Thursday, May 17, 2012
Towards Hybrid Human-Machine Vision Systems: Image Annotation using Crowds, Experts and Machines
Peter Welinder, graduate student, Compuation & Neural Systems
The amount of digital image and video data keeps increasing at an ever faster rate. While ``big data'' holds the promise of leading science to new discoveries, raw image data in itself is not of much use. In order to statistically analyze the data, it must be quantified and annotated. Today's automated methods are not adaptable or accurate enough to annotate much of the available data, and hiring experts is slow and expensive. Crowdsourcing, by which the work is distributed between thousands of non-expert annotators, provides a middle ground, but is still too expensive to scale to millions of images.
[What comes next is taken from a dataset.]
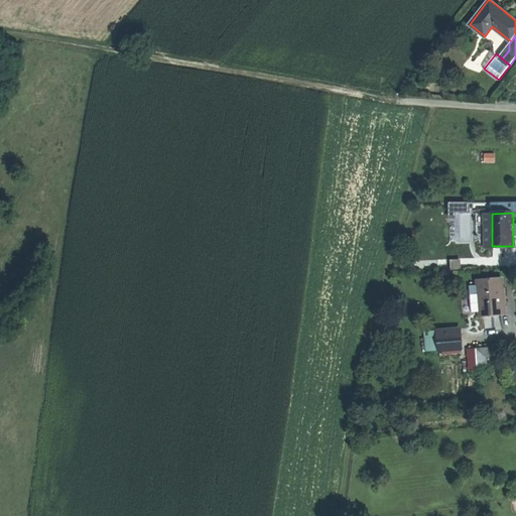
[(502,279),(478,281),(480,315),(504,313),(502,279)]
Instead, we propose a solution of hybrid human-machine vision systems, where the work of both humans and machines is balanced to be as cost-effective and accurate as possible. With this goal in mind, we begin by characterizing different types of image annotations, including binary, multi-valued and continuous annotations. We present models for crowdsourcing annotations from expert and non-expert annotators (humans). By trading off the competence, bias and expertise of multiple annotators, we show that it is possible to achieve high quality annotations with very few labels. We show that the number of labels required can be further reduced by actively choosing the best annotators to carry out most of the work. Finally, we study the problem of estimating the performance of automated classifiers (machines) when little ground truth is available.